| EXERCISE DESCRIPTION |
No pictures go into the copy. Write out exactly the lines below from the one containing "556 260 4.01" through the one containing "61 223 13.47".

| INPUT |
• • • • •
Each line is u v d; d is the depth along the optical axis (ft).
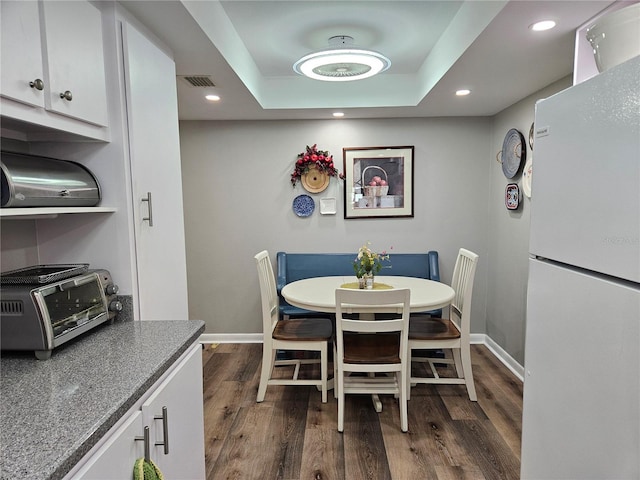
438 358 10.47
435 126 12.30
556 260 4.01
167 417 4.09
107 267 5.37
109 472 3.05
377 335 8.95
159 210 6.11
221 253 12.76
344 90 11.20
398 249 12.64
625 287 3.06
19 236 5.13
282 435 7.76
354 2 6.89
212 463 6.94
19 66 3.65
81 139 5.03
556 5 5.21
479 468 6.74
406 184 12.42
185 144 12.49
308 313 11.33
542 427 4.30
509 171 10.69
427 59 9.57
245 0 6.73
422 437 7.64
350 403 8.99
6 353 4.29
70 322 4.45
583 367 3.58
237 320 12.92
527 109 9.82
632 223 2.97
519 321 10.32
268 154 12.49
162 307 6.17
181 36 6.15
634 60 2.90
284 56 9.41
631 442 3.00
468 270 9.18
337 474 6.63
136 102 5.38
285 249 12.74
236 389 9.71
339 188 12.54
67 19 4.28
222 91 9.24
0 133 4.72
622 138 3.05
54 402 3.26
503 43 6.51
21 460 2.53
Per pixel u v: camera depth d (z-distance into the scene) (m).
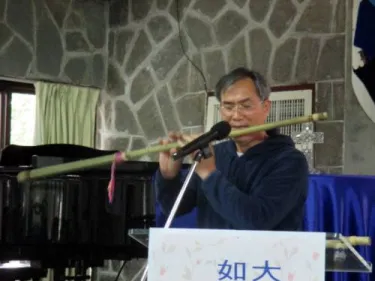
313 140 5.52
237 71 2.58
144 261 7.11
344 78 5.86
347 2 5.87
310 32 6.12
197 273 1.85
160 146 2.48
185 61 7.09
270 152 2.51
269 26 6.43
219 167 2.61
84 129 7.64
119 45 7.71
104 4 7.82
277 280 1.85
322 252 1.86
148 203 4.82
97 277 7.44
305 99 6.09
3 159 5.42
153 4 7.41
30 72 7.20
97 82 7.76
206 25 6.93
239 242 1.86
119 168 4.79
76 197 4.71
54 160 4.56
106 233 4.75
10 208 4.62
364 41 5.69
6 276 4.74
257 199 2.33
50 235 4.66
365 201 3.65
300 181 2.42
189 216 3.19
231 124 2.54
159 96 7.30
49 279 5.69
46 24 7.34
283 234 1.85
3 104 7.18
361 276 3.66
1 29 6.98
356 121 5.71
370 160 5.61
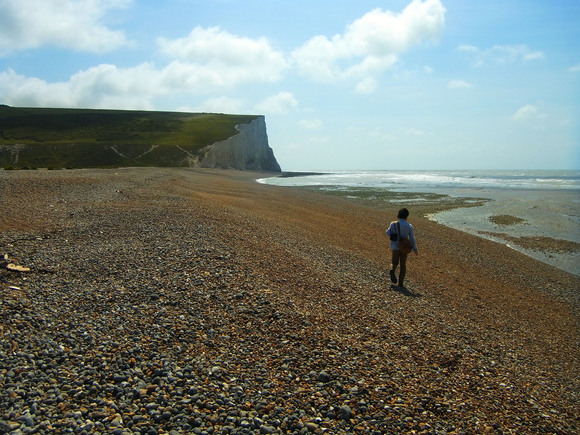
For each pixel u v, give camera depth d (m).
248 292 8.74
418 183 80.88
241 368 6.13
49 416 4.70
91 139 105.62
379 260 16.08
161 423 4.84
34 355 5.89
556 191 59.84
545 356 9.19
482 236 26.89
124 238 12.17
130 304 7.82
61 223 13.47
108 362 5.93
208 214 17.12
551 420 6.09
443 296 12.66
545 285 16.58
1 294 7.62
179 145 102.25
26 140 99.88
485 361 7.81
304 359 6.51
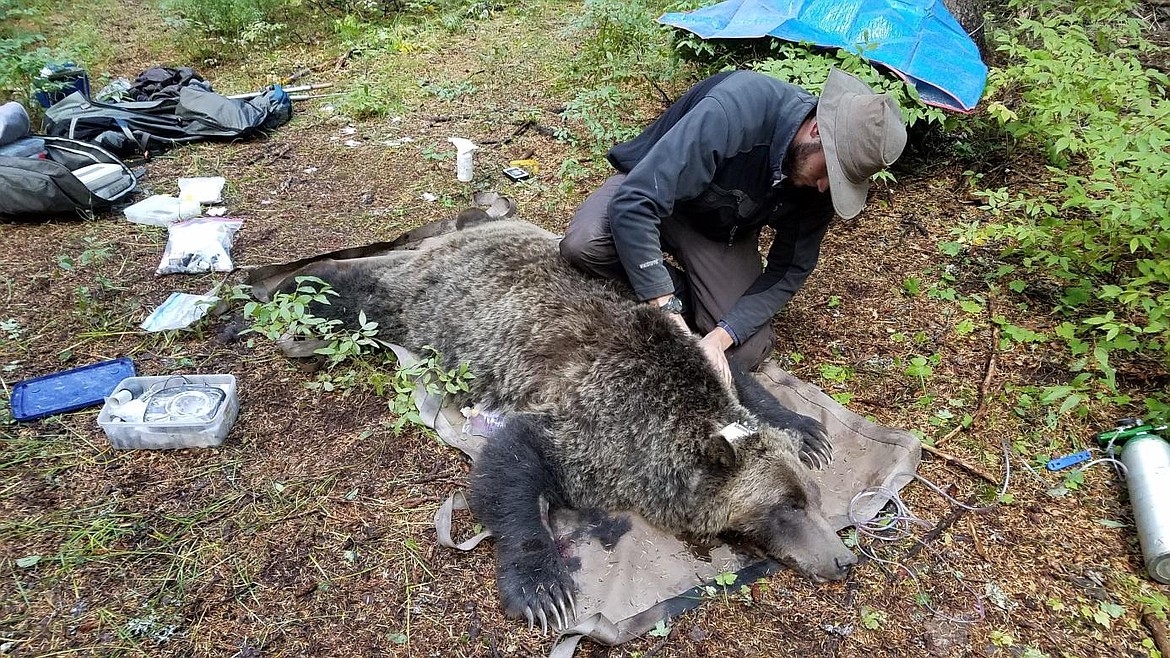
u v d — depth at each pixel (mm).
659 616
• • • • •
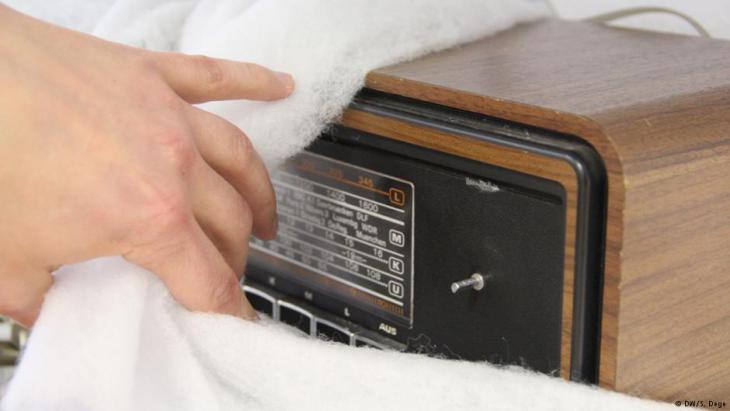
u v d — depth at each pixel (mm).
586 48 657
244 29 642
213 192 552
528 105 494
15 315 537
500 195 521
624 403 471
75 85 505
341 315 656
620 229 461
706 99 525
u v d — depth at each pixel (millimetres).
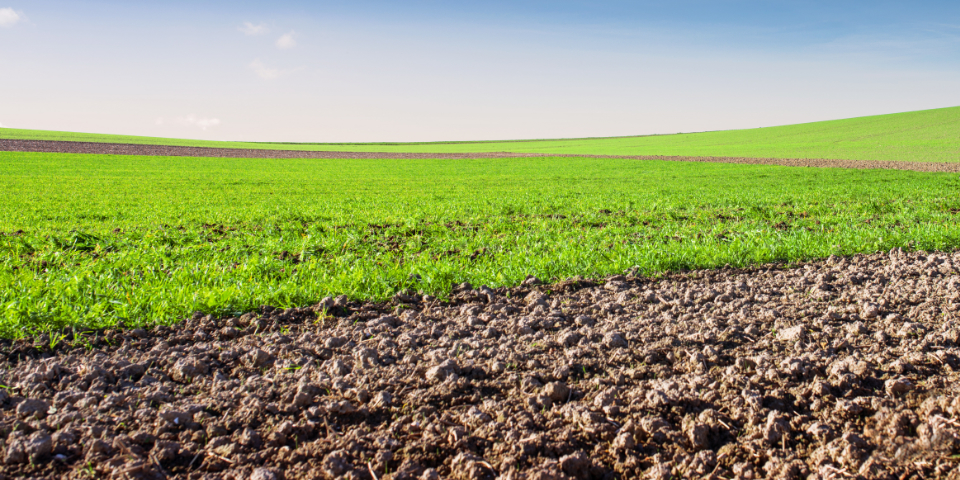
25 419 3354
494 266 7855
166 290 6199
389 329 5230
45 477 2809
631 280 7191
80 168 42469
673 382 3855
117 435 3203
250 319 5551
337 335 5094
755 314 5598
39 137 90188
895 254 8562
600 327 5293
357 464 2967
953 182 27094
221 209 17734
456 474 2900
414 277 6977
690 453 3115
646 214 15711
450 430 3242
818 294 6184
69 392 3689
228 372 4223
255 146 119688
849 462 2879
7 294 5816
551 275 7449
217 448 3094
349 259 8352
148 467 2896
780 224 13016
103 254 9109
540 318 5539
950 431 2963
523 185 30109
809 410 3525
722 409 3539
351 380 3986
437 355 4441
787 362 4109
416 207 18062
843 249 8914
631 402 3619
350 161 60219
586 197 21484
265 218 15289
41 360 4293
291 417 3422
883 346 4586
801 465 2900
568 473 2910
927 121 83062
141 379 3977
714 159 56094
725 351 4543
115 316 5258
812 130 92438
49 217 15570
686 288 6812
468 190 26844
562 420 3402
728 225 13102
• • • • •
| THE ANSWER |
556 260 4.01
167 417 4.09
107 267 5.37
109 472 3.05
377 335 8.95
159 210 6.11
221 253 12.76
344 90 11.20
398 249 12.64
625 287 3.06
19 236 5.13
282 435 7.76
354 2 6.89
212 463 6.94
19 66 3.65
81 139 5.03
556 5 5.21
479 468 6.74
406 184 12.42
185 144 12.49
308 313 11.33
542 427 4.30
509 171 10.69
427 59 9.57
245 0 6.73
422 437 7.64
350 403 8.99
6 353 4.29
70 322 4.45
583 367 3.58
237 320 12.92
527 109 9.82
632 223 2.97
519 321 10.32
268 154 12.49
162 307 6.17
181 36 6.15
634 60 2.90
284 56 9.41
631 442 3.00
468 270 9.18
337 474 6.63
136 102 5.38
285 249 12.74
236 389 9.71
339 188 12.54
67 19 4.28
222 91 9.24
0 133 4.72
622 138 3.05
54 402 3.26
503 43 6.51
21 460 2.53
Per pixel u v: camera depth d (z-distance into the scene) (m).
313 140 5.52
237 71 2.58
144 261 7.11
344 78 5.86
347 2 5.87
310 32 6.12
197 273 1.85
160 146 2.48
185 61 7.09
270 152 2.51
269 26 6.43
219 167 2.61
84 129 7.64
119 45 7.71
104 4 7.82
277 280 1.85
322 252 1.86
148 203 4.82
97 277 7.44
305 99 6.09
3 159 5.42
153 4 7.41
30 72 7.20
97 82 7.76
206 25 6.93
239 242 1.86
119 168 4.79
76 197 4.71
54 160 4.56
106 233 4.75
10 208 4.62
364 41 5.69
6 276 4.74
257 199 2.33
50 235 4.66
365 201 3.65
300 181 2.42
189 216 3.19
231 124 2.54
159 96 7.30
49 279 5.69
46 24 7.34
283 234 1.85
3 104 7.18
361 276 3.66
1 29 6.98
356 121 5.71
370 160 5.61
For each pixel u v, give camera depth d (m).
248 292 8.74
418 183 80.88
241 368 6.13
49 416 4.70
91 139 105.62
379 260 16.08
161 423 4.84
34 355 5.89
556 191 59.84
545 356 9.19
482 236 26.89
124 238 12.17
130 304 7.82
61 223 13.47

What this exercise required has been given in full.